Few new public buildings of any kind today even try to provide big, dramatic spaces. Urban train stations once celebrated the audacity of travel, but airport terminals seem to punish it. City halls, once symbols of civic pride, now had better look like Scrooge’s file cabinets to prove that government is using our tax money efficiently. Star architect Steven Holl calls his new Bellevue Art Museum an “art barn,” proudly enough. Most new churches look like suburban community centers, which is what they are. The magic show is over.

Wilson says that few libraries today are daring to build spaces for inspiration alone. (If it’s impossible to measure, it’s impossible to justify.) However, the new Seattle Central Library promises a dramatic reading room on the eighth floor with nearly the footprint of Suzzallo’s (50 by 200 feet) and a view of Elliott Bay. Judgment will have to wait until it’s finished.

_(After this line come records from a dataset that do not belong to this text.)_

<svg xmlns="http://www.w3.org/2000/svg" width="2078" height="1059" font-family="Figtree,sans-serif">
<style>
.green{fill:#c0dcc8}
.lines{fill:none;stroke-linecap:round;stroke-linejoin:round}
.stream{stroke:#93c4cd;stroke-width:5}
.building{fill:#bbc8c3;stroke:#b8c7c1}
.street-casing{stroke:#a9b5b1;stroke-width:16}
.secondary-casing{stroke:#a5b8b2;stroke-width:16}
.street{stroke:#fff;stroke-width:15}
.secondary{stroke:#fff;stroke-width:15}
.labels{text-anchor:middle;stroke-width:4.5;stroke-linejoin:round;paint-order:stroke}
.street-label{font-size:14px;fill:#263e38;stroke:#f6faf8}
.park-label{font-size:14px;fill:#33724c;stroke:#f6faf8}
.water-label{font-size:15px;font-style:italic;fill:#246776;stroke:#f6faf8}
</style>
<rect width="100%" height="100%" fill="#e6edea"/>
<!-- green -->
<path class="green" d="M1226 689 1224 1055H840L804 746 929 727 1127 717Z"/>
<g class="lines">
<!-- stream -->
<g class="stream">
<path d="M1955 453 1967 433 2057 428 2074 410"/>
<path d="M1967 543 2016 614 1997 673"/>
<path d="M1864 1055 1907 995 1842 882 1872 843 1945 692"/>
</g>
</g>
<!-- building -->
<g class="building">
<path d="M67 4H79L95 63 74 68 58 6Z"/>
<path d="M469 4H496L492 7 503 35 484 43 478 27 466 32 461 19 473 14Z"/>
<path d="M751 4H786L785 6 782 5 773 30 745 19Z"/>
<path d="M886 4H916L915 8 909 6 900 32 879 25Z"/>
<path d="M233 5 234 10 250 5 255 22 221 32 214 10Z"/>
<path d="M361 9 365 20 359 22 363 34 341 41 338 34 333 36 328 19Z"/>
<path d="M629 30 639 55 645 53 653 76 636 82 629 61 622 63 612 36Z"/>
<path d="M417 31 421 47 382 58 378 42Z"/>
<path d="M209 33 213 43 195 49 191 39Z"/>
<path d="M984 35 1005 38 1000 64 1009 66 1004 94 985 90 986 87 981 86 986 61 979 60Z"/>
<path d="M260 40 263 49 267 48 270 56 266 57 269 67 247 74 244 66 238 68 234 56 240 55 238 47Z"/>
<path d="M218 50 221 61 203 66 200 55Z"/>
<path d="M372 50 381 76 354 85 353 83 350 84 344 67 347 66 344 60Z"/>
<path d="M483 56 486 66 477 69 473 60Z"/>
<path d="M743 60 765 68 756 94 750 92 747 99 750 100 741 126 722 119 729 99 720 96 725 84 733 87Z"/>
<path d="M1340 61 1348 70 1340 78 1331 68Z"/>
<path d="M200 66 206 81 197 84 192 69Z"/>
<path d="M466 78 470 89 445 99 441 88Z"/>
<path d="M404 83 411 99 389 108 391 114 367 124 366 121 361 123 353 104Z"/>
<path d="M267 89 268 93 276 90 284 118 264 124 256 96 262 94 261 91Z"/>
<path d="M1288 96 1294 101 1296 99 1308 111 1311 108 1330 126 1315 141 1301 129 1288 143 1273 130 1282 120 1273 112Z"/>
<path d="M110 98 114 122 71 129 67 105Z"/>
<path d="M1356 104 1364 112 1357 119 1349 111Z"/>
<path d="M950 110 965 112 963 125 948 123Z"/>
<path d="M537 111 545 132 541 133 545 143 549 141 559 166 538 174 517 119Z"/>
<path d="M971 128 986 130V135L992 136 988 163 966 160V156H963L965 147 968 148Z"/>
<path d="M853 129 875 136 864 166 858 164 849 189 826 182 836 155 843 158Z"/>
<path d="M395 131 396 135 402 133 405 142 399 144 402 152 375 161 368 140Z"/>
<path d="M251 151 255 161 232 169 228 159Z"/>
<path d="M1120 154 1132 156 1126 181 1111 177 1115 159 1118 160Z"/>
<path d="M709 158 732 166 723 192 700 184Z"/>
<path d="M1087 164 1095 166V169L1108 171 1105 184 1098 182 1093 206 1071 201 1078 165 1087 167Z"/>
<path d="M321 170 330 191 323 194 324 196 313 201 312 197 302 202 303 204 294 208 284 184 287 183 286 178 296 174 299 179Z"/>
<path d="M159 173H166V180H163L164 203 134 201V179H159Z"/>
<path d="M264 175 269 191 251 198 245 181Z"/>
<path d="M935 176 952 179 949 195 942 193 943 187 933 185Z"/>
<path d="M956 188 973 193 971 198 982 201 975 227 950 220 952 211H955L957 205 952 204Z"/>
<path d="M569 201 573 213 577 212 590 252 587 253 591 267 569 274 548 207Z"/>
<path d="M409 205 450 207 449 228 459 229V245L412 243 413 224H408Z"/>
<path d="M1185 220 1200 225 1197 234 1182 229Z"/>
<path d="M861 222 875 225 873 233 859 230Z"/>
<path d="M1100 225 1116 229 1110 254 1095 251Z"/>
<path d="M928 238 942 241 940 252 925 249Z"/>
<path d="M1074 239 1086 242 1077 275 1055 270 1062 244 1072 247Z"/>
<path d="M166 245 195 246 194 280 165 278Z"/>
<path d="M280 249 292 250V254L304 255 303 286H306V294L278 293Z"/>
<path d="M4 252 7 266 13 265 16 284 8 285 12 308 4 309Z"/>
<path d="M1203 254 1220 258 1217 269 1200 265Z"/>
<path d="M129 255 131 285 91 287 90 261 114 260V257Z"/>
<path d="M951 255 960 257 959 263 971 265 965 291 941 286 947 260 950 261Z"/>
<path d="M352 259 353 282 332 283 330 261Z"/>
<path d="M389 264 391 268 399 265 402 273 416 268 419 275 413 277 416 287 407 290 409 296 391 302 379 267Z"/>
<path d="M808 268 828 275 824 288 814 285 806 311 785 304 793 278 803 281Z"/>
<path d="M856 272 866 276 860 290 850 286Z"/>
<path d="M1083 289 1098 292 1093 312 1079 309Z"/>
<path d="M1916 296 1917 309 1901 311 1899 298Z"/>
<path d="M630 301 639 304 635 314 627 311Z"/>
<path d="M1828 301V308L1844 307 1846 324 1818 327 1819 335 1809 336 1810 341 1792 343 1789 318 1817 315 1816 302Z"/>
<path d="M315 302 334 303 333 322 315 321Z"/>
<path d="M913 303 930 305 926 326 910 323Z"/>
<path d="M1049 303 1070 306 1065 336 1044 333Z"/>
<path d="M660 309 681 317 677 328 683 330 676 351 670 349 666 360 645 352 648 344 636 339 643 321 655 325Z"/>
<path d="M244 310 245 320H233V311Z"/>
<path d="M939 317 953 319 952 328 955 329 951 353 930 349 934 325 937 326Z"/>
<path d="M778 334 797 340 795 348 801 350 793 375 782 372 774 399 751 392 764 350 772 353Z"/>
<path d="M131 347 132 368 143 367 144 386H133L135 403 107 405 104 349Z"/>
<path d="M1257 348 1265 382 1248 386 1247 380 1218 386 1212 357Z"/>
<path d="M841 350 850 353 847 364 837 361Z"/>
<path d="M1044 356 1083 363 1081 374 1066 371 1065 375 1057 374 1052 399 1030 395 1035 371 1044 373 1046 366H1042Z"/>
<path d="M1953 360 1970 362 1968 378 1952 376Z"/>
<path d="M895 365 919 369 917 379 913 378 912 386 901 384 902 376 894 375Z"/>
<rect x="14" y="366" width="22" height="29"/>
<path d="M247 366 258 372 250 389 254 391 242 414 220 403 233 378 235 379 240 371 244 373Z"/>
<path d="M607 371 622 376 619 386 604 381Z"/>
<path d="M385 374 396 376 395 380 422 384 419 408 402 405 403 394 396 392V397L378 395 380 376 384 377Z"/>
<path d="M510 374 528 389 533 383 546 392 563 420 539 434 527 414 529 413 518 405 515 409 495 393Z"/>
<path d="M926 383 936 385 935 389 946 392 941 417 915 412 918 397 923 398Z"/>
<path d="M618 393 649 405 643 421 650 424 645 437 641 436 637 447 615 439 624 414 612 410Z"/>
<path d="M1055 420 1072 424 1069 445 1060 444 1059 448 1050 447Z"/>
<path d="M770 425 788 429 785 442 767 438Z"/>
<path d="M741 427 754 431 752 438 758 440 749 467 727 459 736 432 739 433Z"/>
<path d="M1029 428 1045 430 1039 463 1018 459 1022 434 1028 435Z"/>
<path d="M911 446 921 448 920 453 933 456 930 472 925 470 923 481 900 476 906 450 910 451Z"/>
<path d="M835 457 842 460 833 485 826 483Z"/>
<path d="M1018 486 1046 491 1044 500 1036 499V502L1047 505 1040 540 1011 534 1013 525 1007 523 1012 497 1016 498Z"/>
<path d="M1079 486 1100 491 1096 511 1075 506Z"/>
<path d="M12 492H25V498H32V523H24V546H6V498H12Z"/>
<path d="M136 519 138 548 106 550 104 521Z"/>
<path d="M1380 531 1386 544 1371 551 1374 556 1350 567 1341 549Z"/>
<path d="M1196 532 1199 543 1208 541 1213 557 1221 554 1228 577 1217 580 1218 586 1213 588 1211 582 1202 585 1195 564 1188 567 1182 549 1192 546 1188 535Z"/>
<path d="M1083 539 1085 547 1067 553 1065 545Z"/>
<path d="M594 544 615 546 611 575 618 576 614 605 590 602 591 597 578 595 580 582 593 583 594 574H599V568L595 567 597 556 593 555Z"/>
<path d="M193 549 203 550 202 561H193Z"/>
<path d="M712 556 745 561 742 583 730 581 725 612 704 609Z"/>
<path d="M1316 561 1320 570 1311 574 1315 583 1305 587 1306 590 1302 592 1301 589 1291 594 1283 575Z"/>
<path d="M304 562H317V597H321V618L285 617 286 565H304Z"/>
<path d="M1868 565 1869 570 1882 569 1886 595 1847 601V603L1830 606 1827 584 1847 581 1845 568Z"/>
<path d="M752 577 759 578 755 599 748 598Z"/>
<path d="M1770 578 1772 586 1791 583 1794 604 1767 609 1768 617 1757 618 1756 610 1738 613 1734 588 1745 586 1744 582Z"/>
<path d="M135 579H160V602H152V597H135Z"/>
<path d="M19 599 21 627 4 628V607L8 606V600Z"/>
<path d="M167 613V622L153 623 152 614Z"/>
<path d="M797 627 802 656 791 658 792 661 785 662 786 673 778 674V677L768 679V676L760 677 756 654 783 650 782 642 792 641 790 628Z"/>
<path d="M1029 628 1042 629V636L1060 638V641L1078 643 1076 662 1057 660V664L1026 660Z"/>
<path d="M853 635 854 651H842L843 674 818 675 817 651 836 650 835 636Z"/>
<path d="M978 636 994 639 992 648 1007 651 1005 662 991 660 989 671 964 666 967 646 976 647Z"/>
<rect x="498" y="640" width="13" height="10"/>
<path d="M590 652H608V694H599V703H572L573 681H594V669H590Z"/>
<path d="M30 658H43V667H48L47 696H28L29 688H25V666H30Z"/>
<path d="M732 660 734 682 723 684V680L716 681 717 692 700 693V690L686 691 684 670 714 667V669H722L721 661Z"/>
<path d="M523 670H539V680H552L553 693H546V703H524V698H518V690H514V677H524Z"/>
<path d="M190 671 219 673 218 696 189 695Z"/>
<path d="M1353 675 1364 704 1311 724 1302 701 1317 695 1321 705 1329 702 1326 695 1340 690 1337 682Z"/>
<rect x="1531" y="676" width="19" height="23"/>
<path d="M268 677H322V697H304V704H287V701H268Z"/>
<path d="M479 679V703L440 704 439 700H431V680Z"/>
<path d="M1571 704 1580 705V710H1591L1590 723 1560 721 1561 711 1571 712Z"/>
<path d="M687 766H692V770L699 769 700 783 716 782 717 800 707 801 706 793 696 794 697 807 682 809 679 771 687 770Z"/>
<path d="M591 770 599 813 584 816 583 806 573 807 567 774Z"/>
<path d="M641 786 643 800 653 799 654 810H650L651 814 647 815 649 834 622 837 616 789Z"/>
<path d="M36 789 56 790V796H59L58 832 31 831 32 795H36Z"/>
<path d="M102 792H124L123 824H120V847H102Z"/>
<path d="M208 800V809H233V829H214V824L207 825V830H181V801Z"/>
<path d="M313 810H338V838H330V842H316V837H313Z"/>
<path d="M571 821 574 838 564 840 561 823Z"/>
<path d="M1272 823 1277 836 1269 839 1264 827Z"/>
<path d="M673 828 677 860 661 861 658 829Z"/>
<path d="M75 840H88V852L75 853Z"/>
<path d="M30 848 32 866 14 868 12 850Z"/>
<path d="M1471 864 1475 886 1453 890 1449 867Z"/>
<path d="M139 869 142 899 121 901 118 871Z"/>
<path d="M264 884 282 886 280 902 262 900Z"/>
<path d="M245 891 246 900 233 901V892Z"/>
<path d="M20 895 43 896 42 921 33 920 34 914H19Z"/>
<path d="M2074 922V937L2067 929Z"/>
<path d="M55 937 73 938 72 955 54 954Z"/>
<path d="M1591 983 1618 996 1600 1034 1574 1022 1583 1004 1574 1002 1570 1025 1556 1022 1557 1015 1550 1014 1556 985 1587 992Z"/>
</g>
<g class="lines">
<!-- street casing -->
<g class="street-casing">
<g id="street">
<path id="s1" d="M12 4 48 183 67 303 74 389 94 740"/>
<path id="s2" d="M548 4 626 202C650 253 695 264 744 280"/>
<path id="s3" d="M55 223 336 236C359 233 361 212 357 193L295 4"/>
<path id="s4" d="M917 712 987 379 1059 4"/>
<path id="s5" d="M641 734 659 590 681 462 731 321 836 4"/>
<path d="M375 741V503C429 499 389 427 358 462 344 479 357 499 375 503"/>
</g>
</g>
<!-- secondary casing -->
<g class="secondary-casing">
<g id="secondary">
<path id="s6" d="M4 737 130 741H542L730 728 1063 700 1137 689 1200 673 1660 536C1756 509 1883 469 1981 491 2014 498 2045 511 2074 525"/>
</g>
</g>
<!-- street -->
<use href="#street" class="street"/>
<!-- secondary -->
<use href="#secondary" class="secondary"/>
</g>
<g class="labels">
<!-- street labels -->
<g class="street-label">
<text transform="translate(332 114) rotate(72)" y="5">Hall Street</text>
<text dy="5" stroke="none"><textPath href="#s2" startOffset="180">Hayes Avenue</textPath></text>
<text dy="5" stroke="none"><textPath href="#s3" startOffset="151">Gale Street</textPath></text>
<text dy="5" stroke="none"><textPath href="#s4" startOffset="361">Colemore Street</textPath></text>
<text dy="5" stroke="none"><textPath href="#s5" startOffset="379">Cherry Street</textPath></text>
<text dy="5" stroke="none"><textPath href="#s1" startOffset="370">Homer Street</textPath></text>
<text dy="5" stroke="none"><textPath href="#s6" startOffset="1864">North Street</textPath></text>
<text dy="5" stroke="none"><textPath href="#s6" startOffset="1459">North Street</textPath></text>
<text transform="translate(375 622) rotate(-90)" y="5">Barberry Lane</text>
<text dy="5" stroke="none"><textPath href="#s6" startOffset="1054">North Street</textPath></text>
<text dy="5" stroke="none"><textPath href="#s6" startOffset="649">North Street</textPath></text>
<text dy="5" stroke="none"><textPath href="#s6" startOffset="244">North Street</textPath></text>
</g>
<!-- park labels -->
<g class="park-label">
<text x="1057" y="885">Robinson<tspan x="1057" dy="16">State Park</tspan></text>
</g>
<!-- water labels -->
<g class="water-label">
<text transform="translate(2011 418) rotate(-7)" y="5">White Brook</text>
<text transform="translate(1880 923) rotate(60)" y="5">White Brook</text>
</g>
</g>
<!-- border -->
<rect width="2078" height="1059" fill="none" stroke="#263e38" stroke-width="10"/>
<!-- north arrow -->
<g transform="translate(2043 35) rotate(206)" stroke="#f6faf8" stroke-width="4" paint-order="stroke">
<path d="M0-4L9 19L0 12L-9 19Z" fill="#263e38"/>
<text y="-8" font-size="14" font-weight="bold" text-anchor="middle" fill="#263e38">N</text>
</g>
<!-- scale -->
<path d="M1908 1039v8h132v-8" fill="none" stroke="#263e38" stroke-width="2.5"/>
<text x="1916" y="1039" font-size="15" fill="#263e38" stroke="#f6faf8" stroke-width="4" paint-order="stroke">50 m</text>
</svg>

Betsy Wilson has been checking in on Suzzallo’s reading room nearly every day since its Sept. 30 opening, and she has another story about how students work in there. “The acoustics are so good that using a laptop becomes really obtrusive,” she reports. “When a student starts to use one, someone else will say, ‘Could you please take that outside?’ We haven’t made a rule about it; they seem to police themselves. With all our technology, there’s a longing for that kind of place. It’s kind of the last sanctuary for quiet thought.”